> _DIRECTIONS_:
• a. In the passage on the nobility of the sword, write out everything from "As with the" down to "their feudal overlord." again, substituting "liege lord" for "feudal overlord".
• b. Please continue the passage on the nobility of the sword from its final sentence.
EXCERPT TO READ Block Start
As with the term "officer of the sword", the expression "nobles of the sword" derives from the right of such noblemen to bear a sword, which reflected their duty of knightly service to their feudal overlord.

In later centuries, a nobleman of the sword was not recognized as such unless his family had held this status for at least three generations. The nobility of the sword also provided non-military services to the king, holding positions in all branches of government.

However, from the Renaissance onwards, kings upset the old nobility by the creation of a new "nobility of the robe", the first such men coming into the nobility through their own merit, by being appointed to various judicial or administrative offices, and later members buying the offices which carried such status. This angered the nobles of the sword, who saw their own opportunities being lost to the bourgeoisie.

In the 17th century, the nobility of the sword began to demand that the new nobility of the robe be limited in its access to the court. To maximize its income, however, the government continued to sell even more positions, which caused conflict between the two groups of the nobility.
EXCERPT TO READ Block End
INPUT DATA Block Start
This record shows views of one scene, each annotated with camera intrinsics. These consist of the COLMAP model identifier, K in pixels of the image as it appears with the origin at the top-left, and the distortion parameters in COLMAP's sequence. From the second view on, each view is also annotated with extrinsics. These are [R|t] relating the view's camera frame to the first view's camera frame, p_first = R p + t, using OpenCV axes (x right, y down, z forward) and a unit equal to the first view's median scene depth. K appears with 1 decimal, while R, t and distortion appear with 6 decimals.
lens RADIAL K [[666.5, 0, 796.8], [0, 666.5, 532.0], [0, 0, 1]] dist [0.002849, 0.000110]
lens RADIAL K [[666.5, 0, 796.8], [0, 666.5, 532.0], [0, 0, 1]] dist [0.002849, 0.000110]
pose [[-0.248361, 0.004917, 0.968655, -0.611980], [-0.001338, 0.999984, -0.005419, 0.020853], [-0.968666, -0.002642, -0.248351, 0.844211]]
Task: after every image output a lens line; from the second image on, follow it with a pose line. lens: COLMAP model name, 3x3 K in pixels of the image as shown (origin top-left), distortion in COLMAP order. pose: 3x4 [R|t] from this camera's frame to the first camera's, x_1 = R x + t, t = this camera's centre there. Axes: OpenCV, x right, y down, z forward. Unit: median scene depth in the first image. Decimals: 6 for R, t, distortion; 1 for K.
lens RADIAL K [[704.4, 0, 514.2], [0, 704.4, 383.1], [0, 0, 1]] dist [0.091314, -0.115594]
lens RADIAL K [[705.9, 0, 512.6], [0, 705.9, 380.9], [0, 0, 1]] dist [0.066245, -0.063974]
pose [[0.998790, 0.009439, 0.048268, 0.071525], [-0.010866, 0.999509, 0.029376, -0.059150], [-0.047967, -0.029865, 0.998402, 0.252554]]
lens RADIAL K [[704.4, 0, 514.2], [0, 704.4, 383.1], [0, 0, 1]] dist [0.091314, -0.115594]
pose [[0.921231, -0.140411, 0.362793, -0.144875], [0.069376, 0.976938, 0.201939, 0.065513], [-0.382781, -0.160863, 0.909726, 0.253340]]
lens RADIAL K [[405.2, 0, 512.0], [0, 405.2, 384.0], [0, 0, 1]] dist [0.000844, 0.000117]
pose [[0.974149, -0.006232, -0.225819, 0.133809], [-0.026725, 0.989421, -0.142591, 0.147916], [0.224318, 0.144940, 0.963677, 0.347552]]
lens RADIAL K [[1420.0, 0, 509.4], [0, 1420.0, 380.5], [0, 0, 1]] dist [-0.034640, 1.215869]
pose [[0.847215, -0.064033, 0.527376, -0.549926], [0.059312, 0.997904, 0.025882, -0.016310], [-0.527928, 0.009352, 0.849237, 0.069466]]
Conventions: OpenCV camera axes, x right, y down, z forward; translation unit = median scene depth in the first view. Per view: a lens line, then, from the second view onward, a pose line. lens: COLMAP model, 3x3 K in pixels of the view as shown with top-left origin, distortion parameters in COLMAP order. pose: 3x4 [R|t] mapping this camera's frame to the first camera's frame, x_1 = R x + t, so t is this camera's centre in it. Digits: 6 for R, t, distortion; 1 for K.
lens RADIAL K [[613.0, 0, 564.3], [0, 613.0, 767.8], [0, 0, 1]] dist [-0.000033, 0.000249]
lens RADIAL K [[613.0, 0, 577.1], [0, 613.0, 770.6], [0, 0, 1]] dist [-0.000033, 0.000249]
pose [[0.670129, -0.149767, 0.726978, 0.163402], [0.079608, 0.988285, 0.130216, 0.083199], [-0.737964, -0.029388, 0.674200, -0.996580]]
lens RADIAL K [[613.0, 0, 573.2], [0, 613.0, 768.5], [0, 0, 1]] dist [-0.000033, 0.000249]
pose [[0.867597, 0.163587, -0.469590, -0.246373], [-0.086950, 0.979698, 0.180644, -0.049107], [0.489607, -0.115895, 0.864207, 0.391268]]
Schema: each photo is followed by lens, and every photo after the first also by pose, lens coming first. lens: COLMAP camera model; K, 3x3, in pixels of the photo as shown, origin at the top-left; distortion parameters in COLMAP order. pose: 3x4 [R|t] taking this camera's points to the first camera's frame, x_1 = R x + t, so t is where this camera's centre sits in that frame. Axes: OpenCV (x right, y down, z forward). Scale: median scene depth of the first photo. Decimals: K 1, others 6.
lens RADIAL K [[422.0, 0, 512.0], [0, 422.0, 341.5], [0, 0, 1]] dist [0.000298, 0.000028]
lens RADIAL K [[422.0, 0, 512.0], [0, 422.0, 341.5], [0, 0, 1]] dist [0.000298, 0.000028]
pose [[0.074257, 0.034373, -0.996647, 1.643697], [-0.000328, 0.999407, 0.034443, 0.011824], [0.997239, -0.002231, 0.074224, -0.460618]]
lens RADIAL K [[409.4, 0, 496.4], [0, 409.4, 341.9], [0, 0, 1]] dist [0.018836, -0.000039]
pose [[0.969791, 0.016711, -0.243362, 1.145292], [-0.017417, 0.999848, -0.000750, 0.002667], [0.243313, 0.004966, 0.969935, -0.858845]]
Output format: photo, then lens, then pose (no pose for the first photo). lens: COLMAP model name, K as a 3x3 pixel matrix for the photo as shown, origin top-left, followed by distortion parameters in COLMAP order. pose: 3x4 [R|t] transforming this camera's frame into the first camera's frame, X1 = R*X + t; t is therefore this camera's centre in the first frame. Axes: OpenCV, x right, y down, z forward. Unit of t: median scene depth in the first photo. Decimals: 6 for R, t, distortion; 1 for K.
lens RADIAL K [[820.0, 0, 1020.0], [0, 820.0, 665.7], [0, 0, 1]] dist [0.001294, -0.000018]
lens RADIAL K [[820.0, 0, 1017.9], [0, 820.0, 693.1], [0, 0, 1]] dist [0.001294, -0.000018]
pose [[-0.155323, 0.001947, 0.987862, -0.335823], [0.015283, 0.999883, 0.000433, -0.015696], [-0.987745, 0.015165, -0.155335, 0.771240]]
INPUT DATA Block End
> _RESPONSES IN ORDER_:
• a.
As with the term "officer of the sword", the expression "nobles of the sword" derives from the right of such noblemen to bear a sword, which reflected their duty of knightly service to their liege lord.

• b.
The trend had other benefits for the monarchy, as it reduced the power of the old nobility and made it less able to revolt against the Crown. However, the nobility of the sword continued to provide much of the officer class of the French army and navy, thus the kings of France needed to maintain good relations with them. Also, many such noblemen saw the importance of maintaining strong relations with the monarch and courting his good will, and so remained at court.

== Distinctions among the nobility ==
The French nobility was always divided into those who had the right to carry a sword and those who did not. In the 17th century, the nobles of the robe did not have this right, making the distinction between the nobility of the sword and the nobility of the robe very clear. Nobles of the sword, who had greater prestige, were given control of the French provinces and were seen to hold power at Versailles. The members of the nobility of the robe, however, bought their positions, and had a higher income than most nobles of the sword. Lower-ranking noblemen were thus able to gain a higher status by military service.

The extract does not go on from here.